Task input:
□ □ □ □

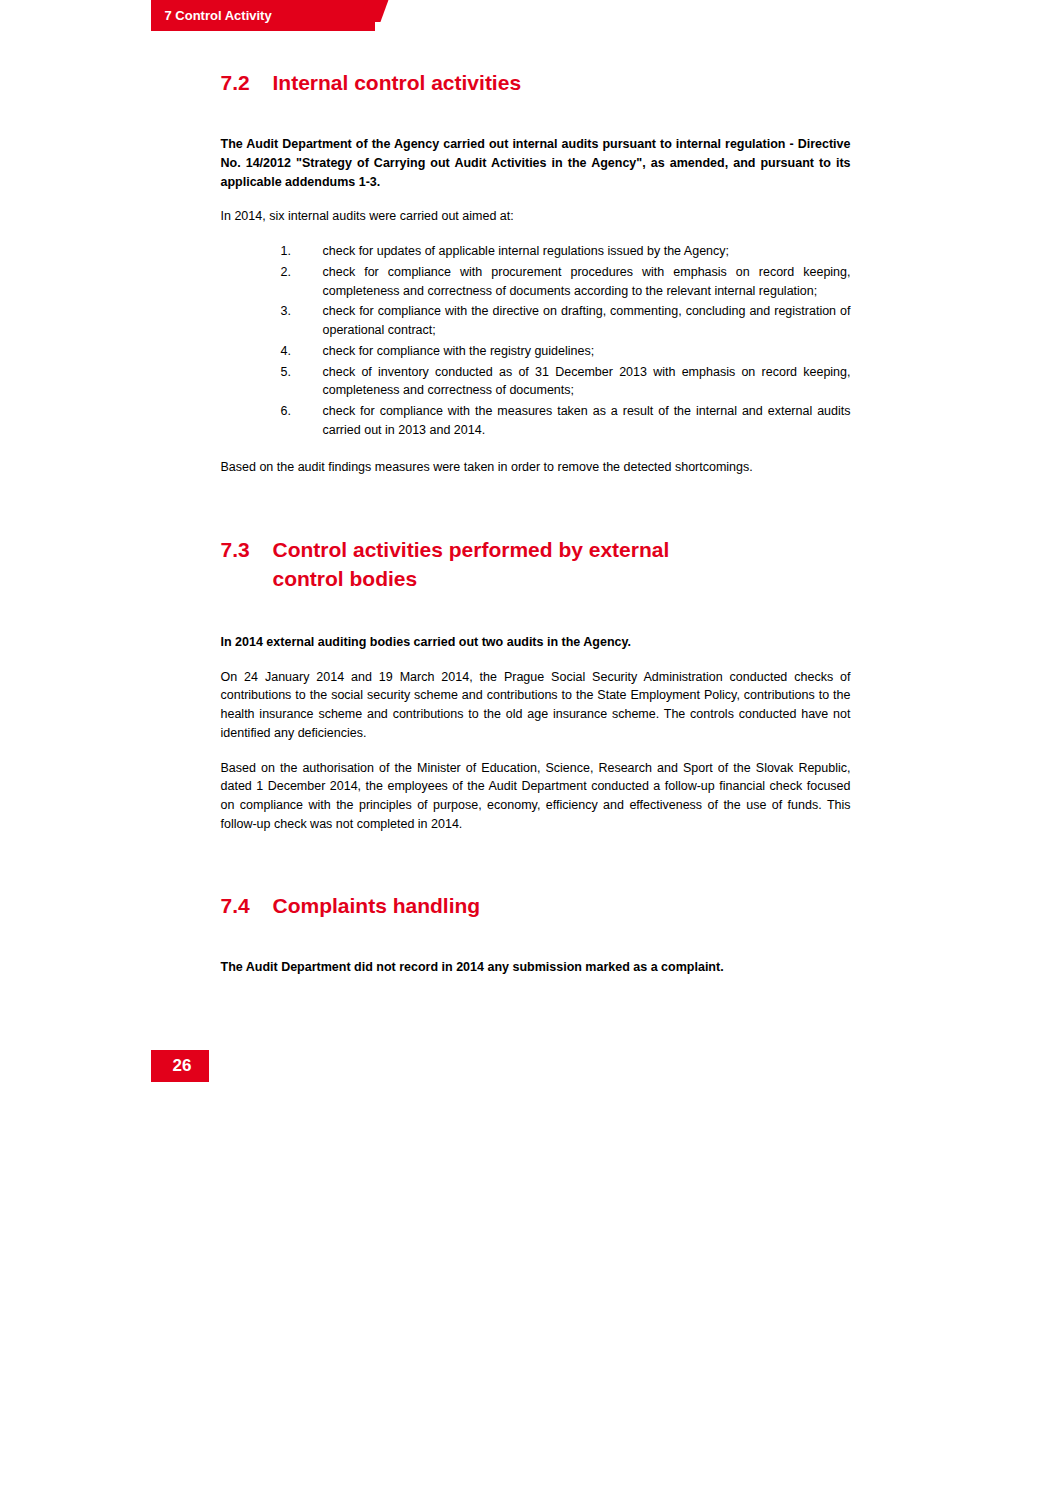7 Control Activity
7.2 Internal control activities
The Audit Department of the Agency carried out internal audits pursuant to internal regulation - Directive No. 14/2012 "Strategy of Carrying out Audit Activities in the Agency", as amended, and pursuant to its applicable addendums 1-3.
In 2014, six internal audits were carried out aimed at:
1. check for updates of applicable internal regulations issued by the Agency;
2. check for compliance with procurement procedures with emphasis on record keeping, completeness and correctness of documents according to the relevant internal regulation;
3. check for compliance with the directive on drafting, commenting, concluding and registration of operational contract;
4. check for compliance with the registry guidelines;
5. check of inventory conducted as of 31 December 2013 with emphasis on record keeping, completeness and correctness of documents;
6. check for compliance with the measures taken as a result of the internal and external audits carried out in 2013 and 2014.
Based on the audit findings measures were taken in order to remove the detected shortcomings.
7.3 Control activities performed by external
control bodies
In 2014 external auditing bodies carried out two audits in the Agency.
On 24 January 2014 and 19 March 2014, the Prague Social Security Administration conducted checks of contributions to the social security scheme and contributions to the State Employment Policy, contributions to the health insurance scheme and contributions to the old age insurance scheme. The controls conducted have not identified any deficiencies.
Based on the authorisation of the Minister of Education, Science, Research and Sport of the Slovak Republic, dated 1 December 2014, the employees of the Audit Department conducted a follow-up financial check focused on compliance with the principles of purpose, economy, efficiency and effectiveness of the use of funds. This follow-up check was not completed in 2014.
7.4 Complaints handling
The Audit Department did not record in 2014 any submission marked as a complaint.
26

□ □ □ □

Exercise directions:
Up to and including the line with "In 2014 external", repeat every line from the top of the entries exactly, but not the pictures.

Expected answer:
7 Control Activity
7.2 Internal control activities
The Audit Department of the Agency carried out internal audits pursuant to internal regulation - Directive No. 14/2012 "Strategy of Carrying out Audit Activities in the Agency", as amended, and pursuant to its applicable addendums 1-3.
In 2014, six internal audits were carried out aimed at:
1. check for updates of applicable internal regulations issued by the Agency;
2. check for compliance with procurement procedures with emphasis on record keeping, completeness and correctness of documents according to the relevant internal regulation;
3. check for compliance with the directive on drafting, commenting, concluding and registration of operational contract;
4. check for compliance with the registry guidelines;
5. check of inventory conducted as of 31 December 2013 with emphasis on record keeping, completeness and correctness of documents;
6. check for compliance with the measures taken as a result of the internal and external audits carried out in 2013 and 2014.
Based on the audit findings measures were taken in order to remove the detected shortcomings.
7.3 Control activities performed by external
control bodies
In 2014 external auditing bodies carried out two audits in the Agency.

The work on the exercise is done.